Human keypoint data
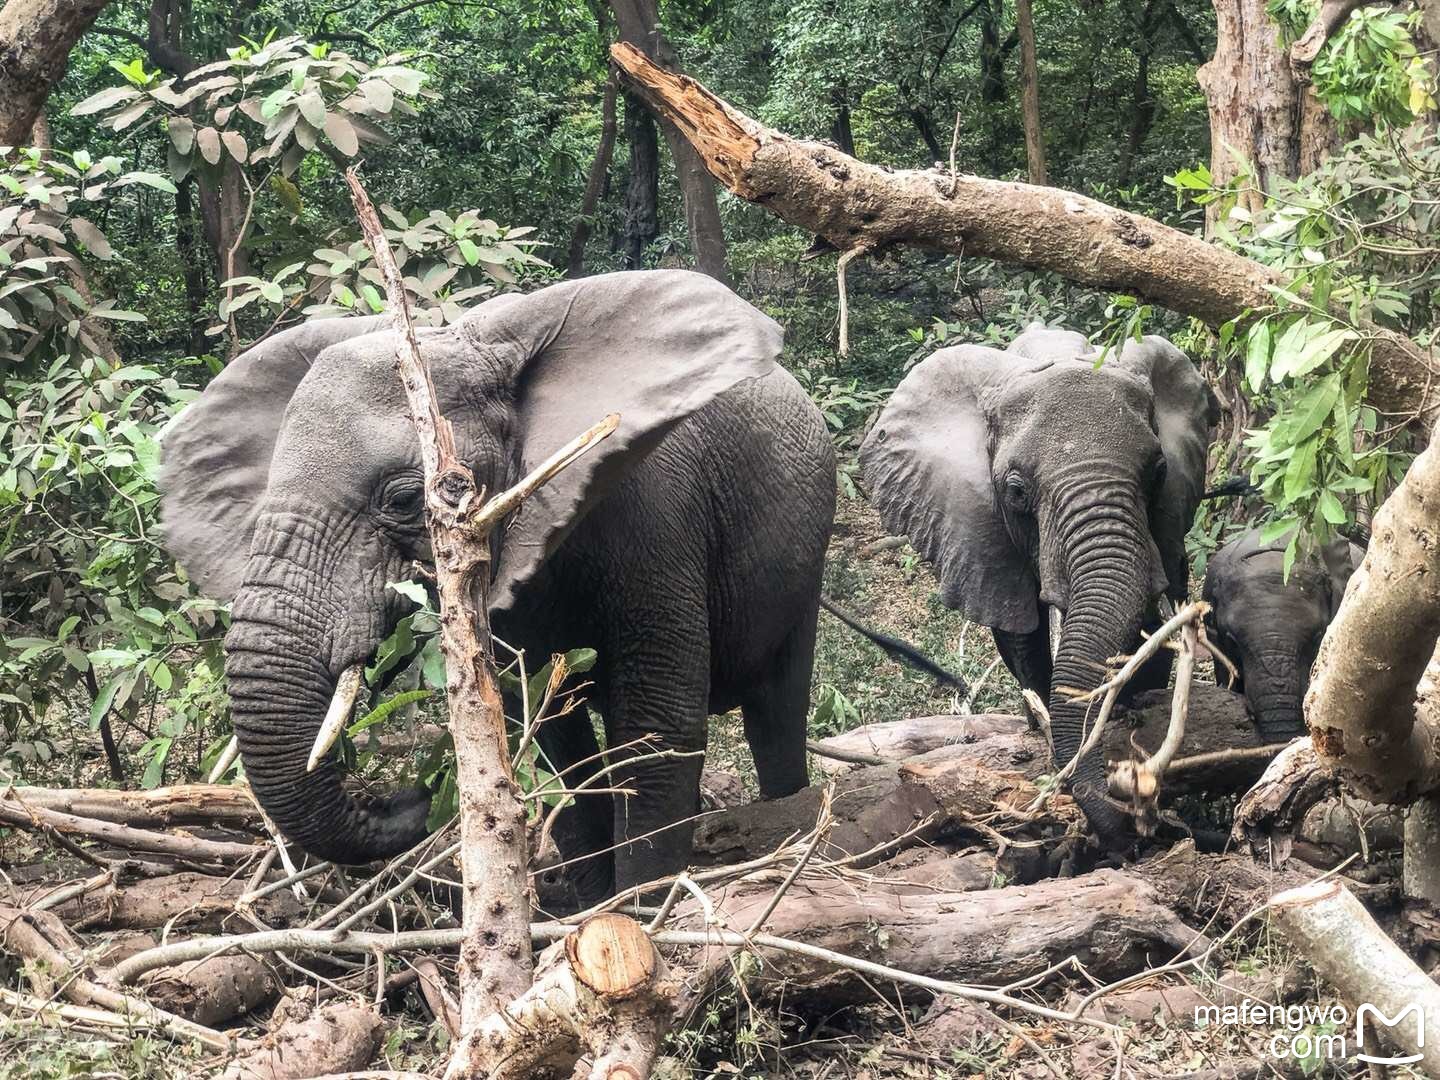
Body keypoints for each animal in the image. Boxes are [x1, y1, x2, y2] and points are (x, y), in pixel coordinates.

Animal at [159, 272, 840, 904]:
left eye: (404, 500)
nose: (411, 795)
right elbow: (548, 726)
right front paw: (586, 909)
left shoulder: (654, 510)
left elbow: (655, 727)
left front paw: (640, 910)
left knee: (778, 708)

PROBLEM DESCRIPTION
In the entries above, some lines hold the string "left". Copy each of them.

EXERCISE OUTPUT
left eye: (404, 500)
left shoulder: (654, 510)
left elbow: (655, 727)
left front paw: (640, 910)
left knee: (778, 708)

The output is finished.